======== Records provided

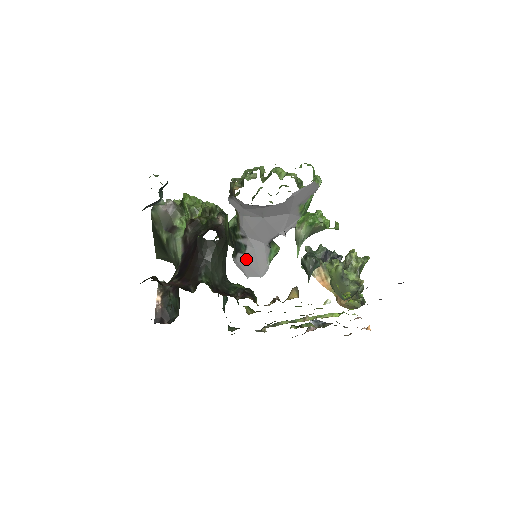
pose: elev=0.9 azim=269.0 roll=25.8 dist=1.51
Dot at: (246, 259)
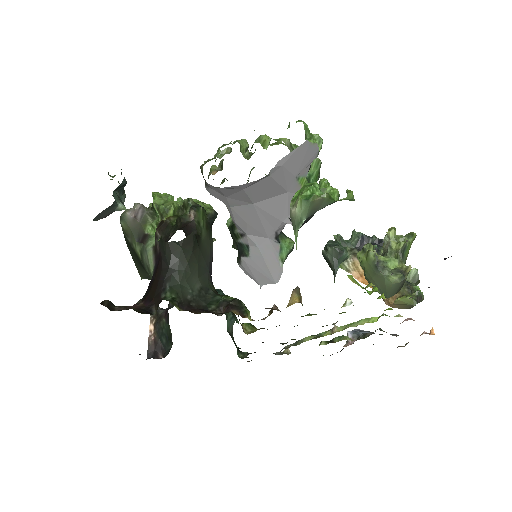
Dot at: (252, 263)
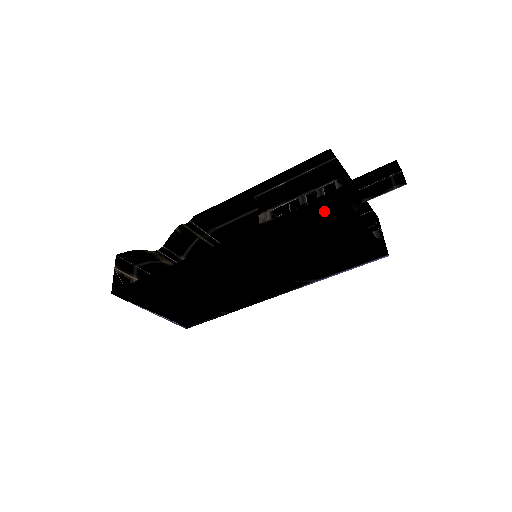
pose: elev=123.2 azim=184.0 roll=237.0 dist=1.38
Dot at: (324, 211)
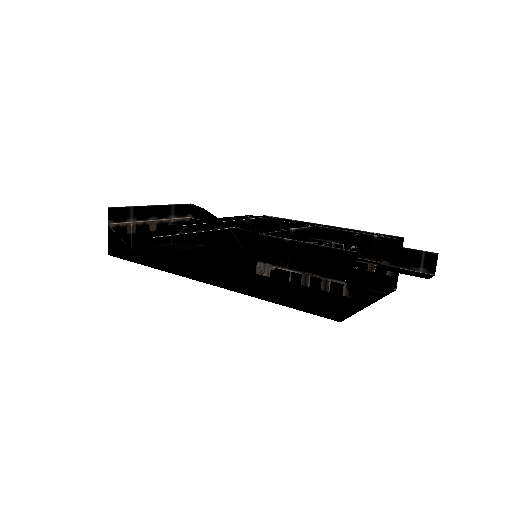
Dot at: (324, 306)
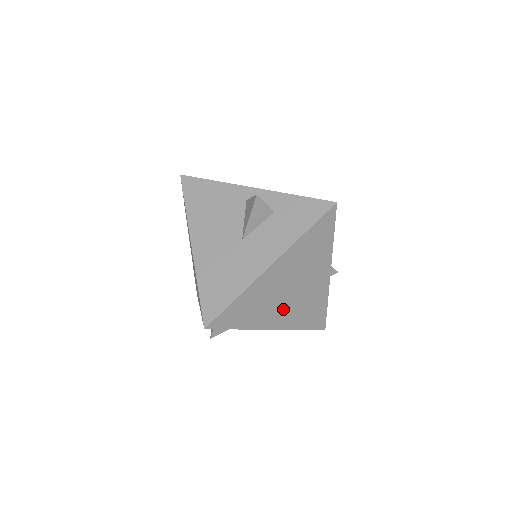
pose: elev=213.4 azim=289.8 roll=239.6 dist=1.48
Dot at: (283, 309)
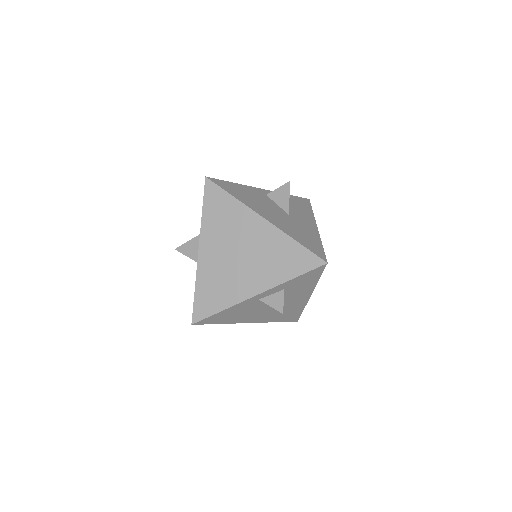
Dot at: occluded
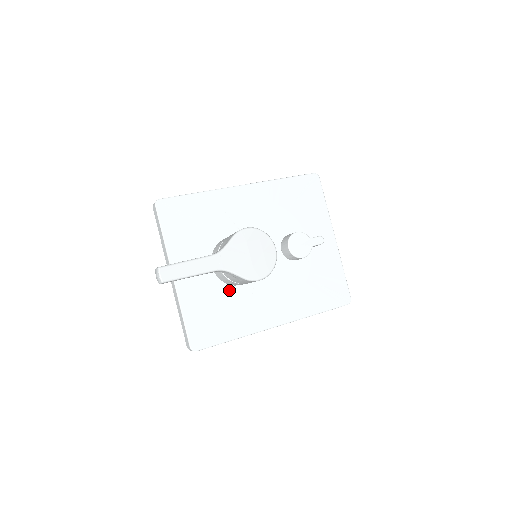
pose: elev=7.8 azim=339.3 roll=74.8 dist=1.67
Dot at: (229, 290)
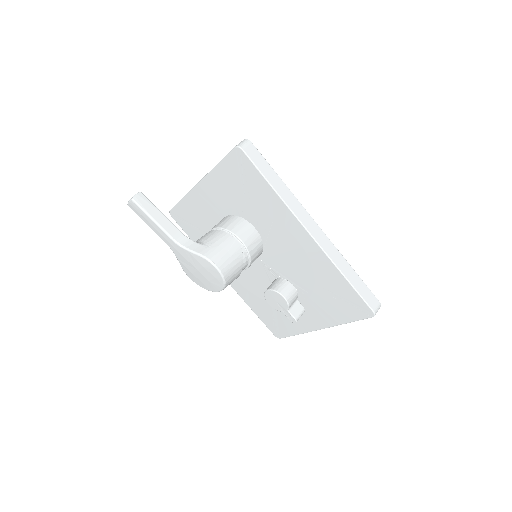
Dot at: occluded
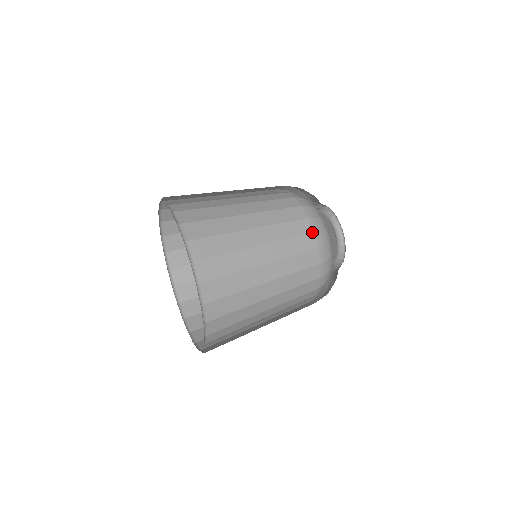
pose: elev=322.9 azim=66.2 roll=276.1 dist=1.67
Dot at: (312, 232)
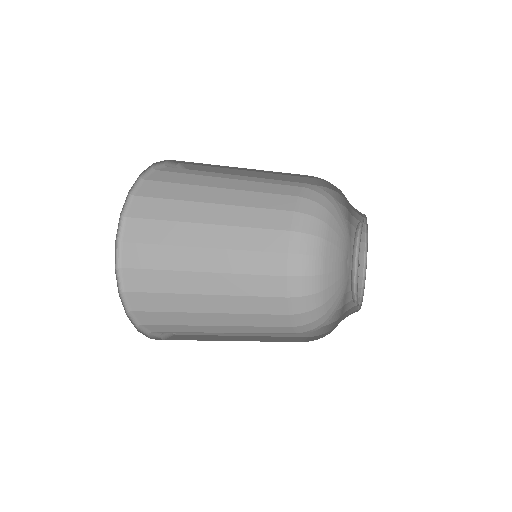
Dot at: (285, 252)
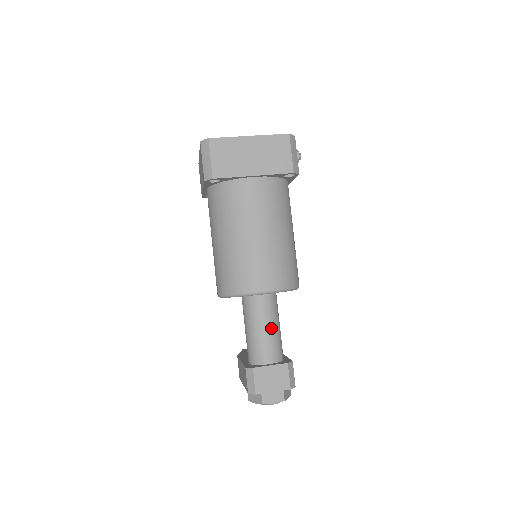
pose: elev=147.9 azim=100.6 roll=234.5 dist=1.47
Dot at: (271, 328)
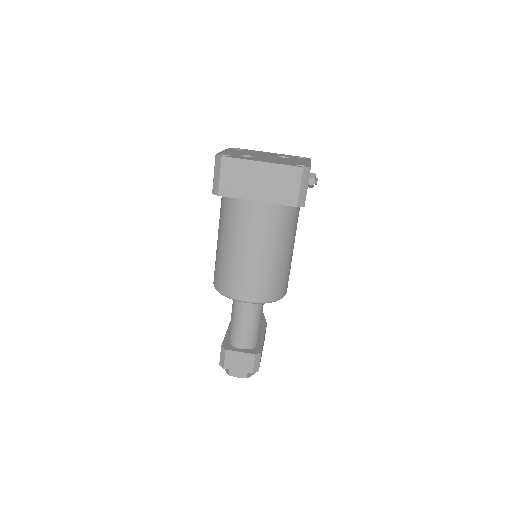
Dot at: (250, 323)
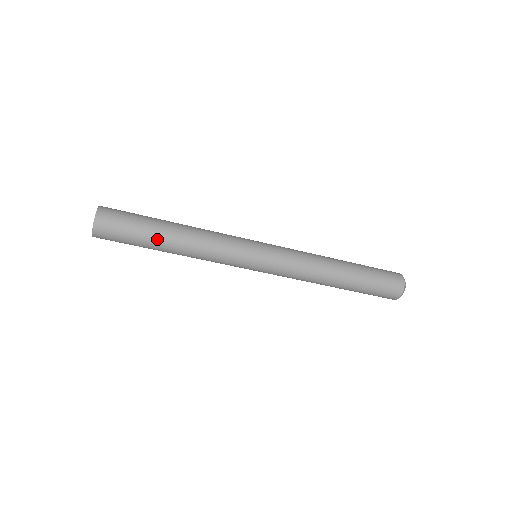
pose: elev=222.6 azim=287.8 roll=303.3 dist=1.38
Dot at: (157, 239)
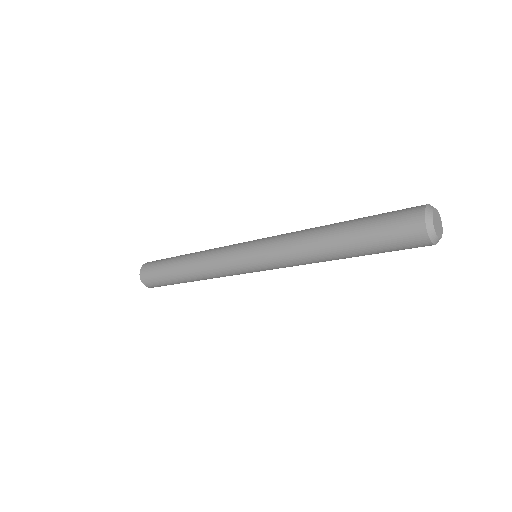
Dot at: (181, 281)
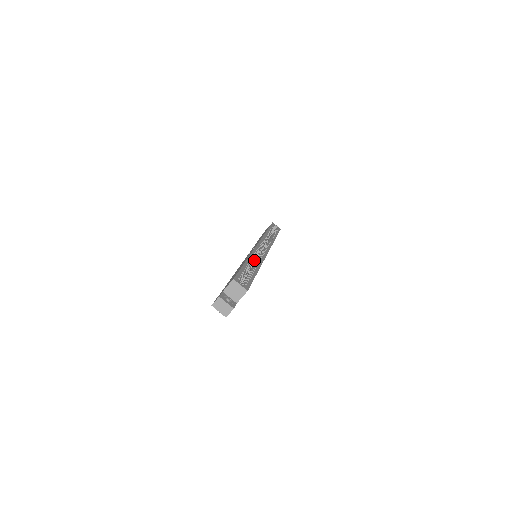
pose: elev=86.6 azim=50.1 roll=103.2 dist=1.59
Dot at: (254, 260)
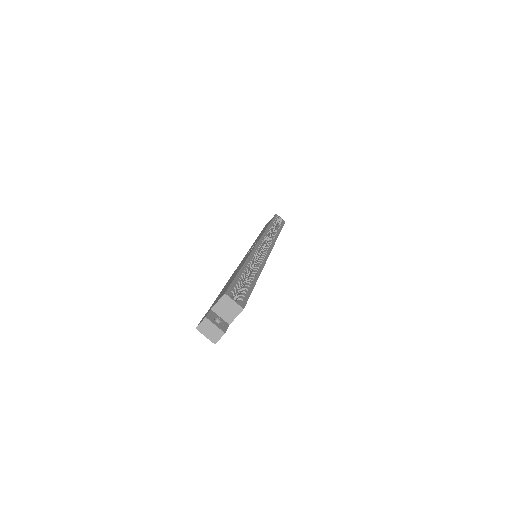
Dot at: (253, 262)
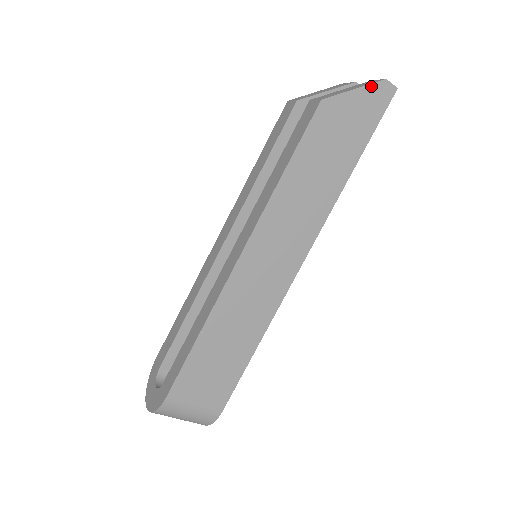
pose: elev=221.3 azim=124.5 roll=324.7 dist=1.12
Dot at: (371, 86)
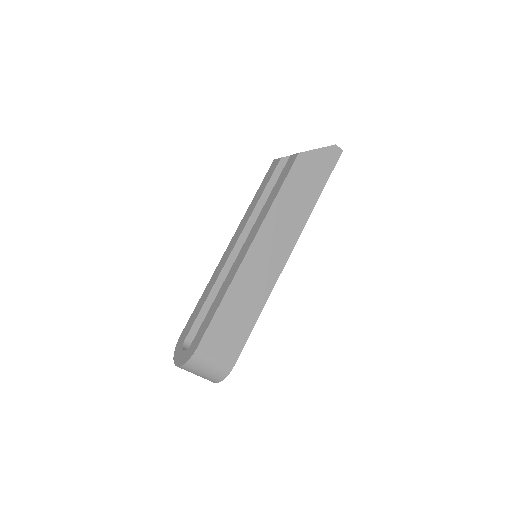
Dot at: (327, 148)
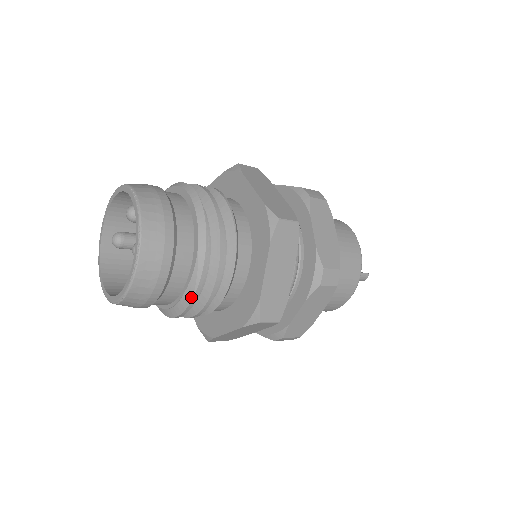
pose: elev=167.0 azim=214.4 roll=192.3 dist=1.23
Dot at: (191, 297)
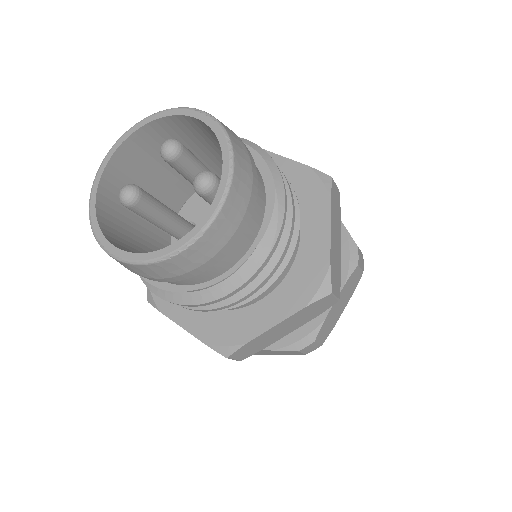
Dot at: (267, 252)
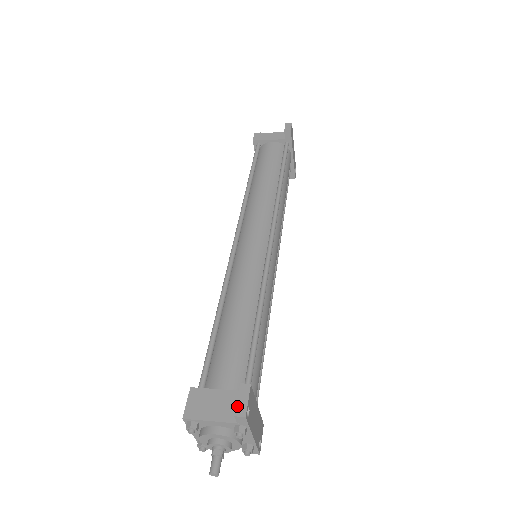
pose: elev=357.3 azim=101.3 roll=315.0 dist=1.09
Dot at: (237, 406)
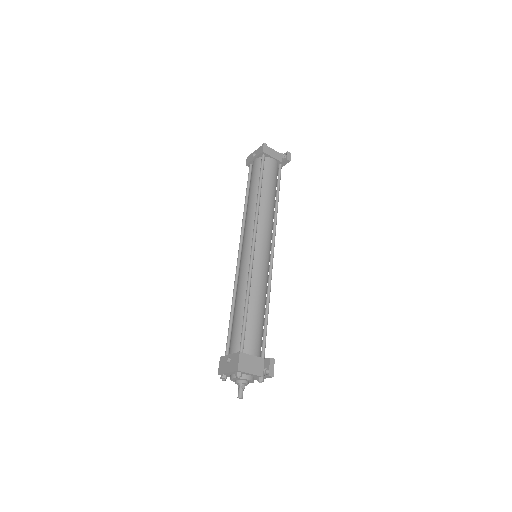
Dot at: (270, 371)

================

## Description of the task:
Copy everything in the listing from the line containing "pose: elev=167.0 azim=214.4" down to the end, leaving the pose and first-view dot lines unchanged but shifting both coordinates of each second-view dot position by adding -102 to them. Leave the pictures out of your answer.

## Solution:
pose: elev=167.0 azim=214.4 roll=192.3 dist=1.23
Dot at: (191, 297)
Dot at: (165, 150)
pose: elev=357.3 azim=101.3 roll=315.0 dist=1.09
Dot at: (237, 406)
Dot at: (168, 269)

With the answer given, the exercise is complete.